Следовало выбрать час, когда детей не было; имелись лишь две возможности: обеденный перерыв, между двенадцатью и двумя, а это было обеденное время доктора, или конец дня, когда дети расходились по домам. Последний вариант был во всех отношениях лучше, но к тому времени доктор уже завершал визиты, и в его распоряжении было всего несколько минут, чтобы управиться и успеть домой к столу. Третьей проблемой, самой серьезной для него, было его положение. Он не мог отправляться туда не в экипаже, который в городе прекрасно знали и который должен был ожидать его у двери. Конечно, можно было взять в сообщники кучера, как делали почти все его друзья по общественному клубу, однако это было не в его правилах. А потому, когда визиты к сеньорите Линч стали достаточно очевидными, сам кучер, семейный кучер в ливрее, дерзнул спросить его, не лучше ли ему уехать и вернуться позднее, чтобы экипаж не простаивал столько времени у дверей. Доктор Урбино в несвойственной ему манере обрезал кучера.

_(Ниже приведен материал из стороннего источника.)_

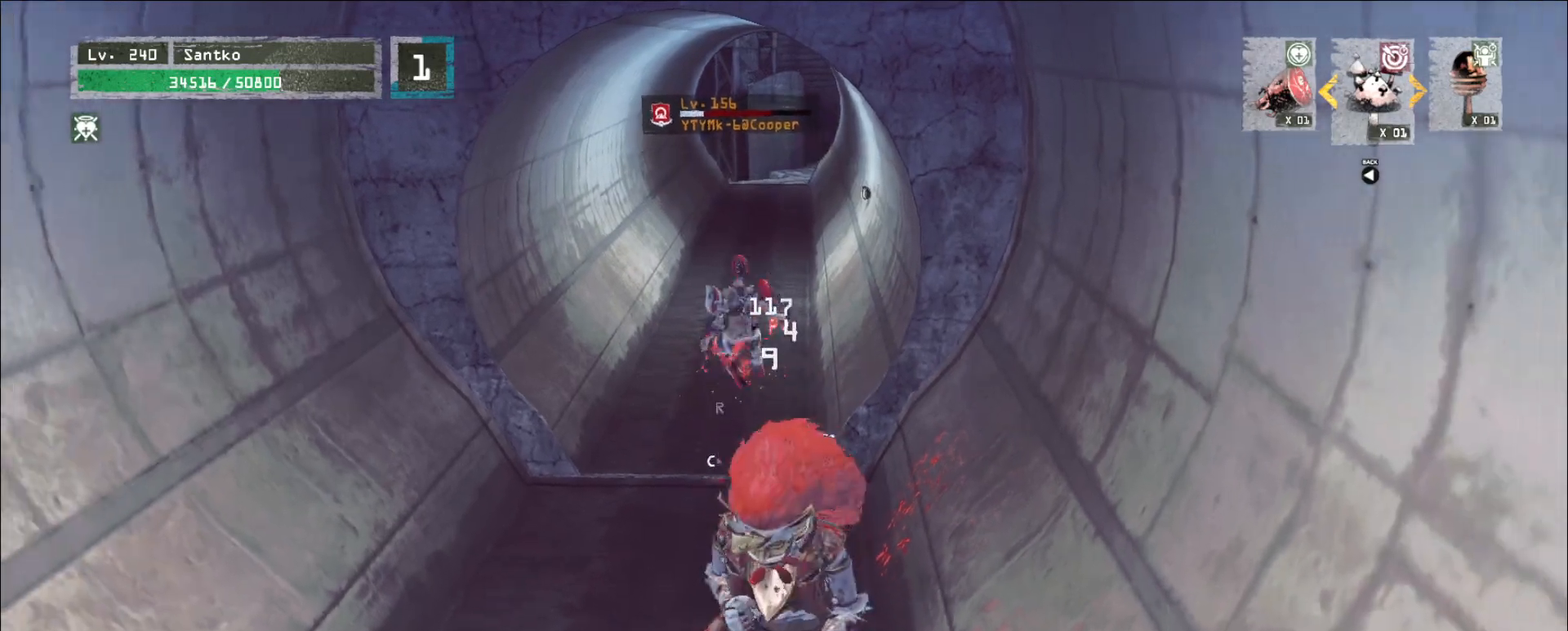
{"keys": [], "mouse": [], "events": [[80, "2", "up"], [240, "2", "down"], [360, "2", "up"], [520, "s", "up"]]}
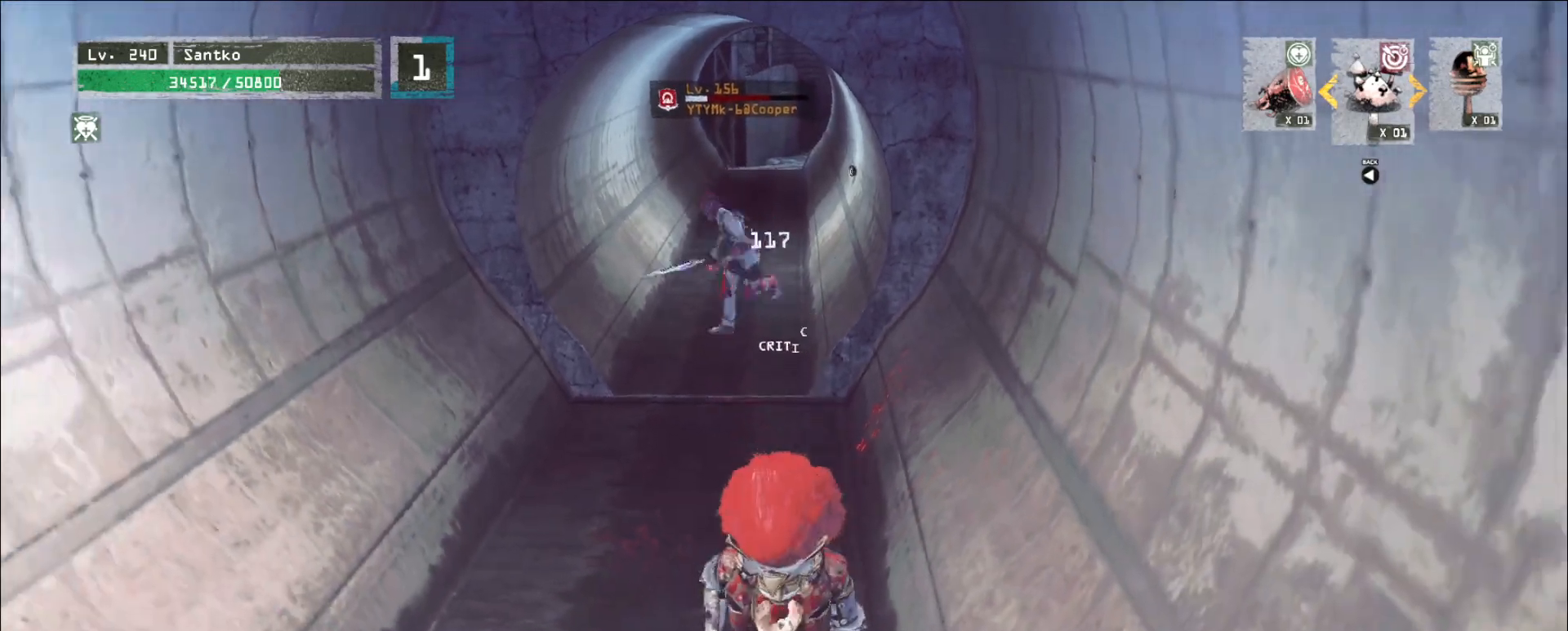
{"keys": [], "mouse": [], "events": []}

— С тех пор, как тебя знаю, первый раз ты говоришь такое, чего не должен говорить, — сказал он. — Но так и быть, считай, я не слышал твоих слов.

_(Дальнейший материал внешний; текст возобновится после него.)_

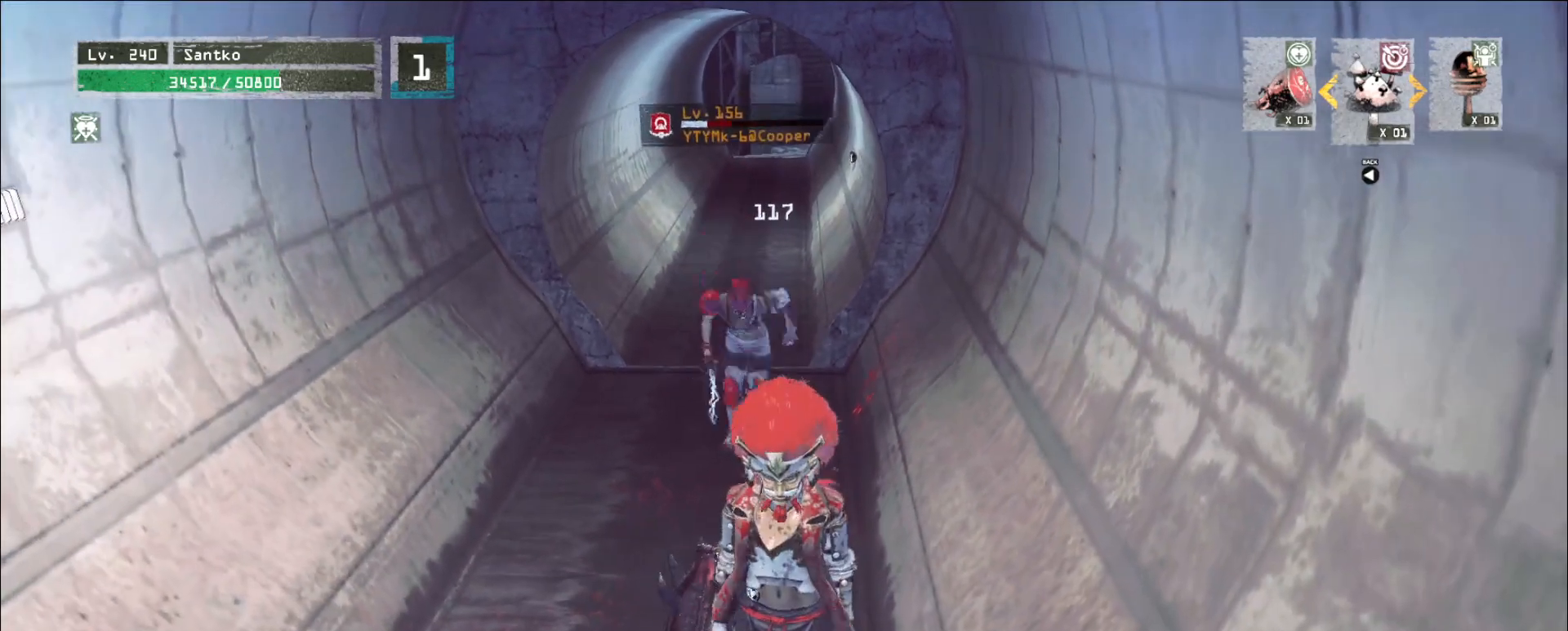
{"keys": ["w"], "mouse": [], "events": [[80, "s", "down"], [480, "s", "up"], [520, "w", "down"]]}
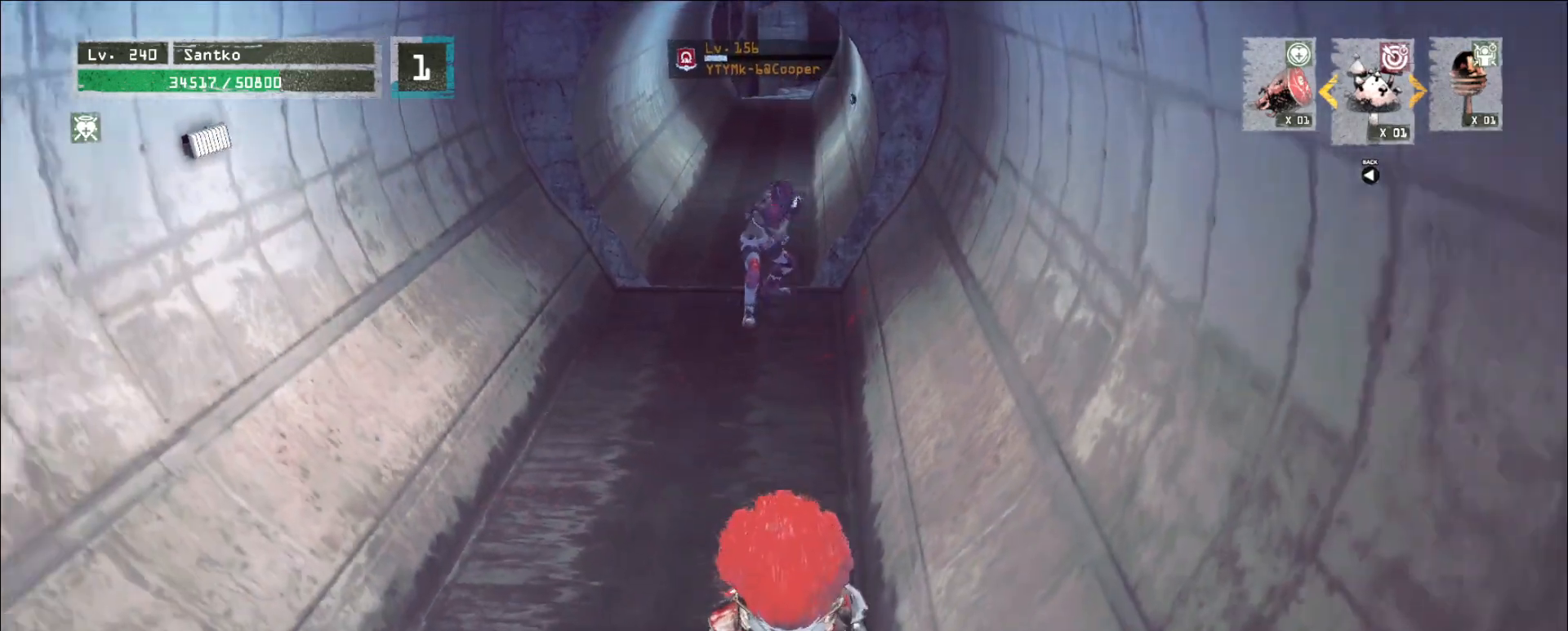
{"keys": ["w"], "mouse": [], "events": [[240, "mouse_left", "down"], [240, "q", "down"], [280, "mouse_left", "up"], [360, "q", "up"]]}
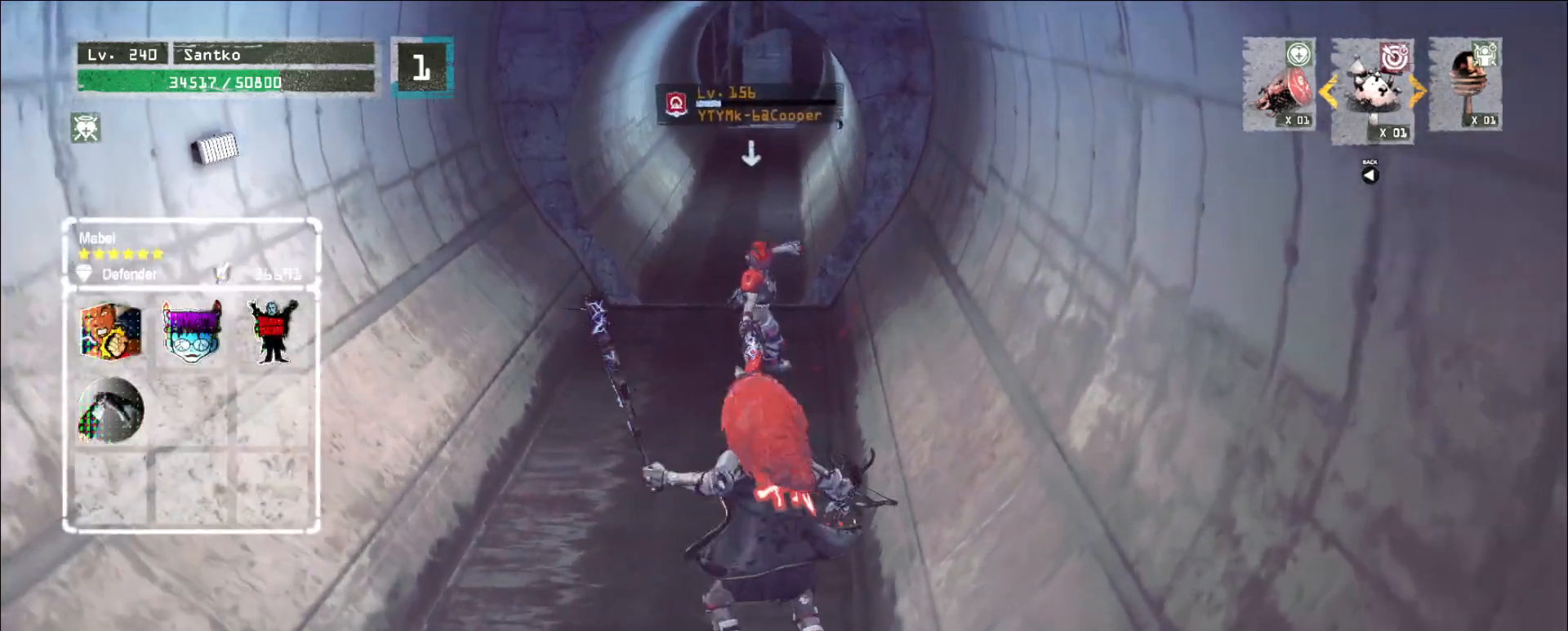
{"keys": ["w"], "mouse": [], "events": [[280, "mouse_left", "down"], [360, "mouse_left", "up"]]}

Выхода не было. В таком городе невозможно скрыть болезнь, если докторский кучер стоит у дверей. Иногда доктор отваживался идти пешком, если расстояние позволяло, или же садился в наемный экипаж, дабы избежать злонамеренных и скороспелых домыслов. Но подобные уловки мало помогали, потому что по рецептам, которые отдавались в аптеки, можно было разгадать правду, и доктор Урбино наряду с правильными, нужными для лечения лекарствами выписывал вымышленные, во имя священного права больного унести вместе с собой в могилу тайну своей болезни. Конечно, можно было придумать множество достойных оправданий тому, что его экипаж простаивает перед дверью сеньориты Линч, но придумывать можно было не долго, во всяком случае, не столько, сколько бы ему хотелось: всю жизнь.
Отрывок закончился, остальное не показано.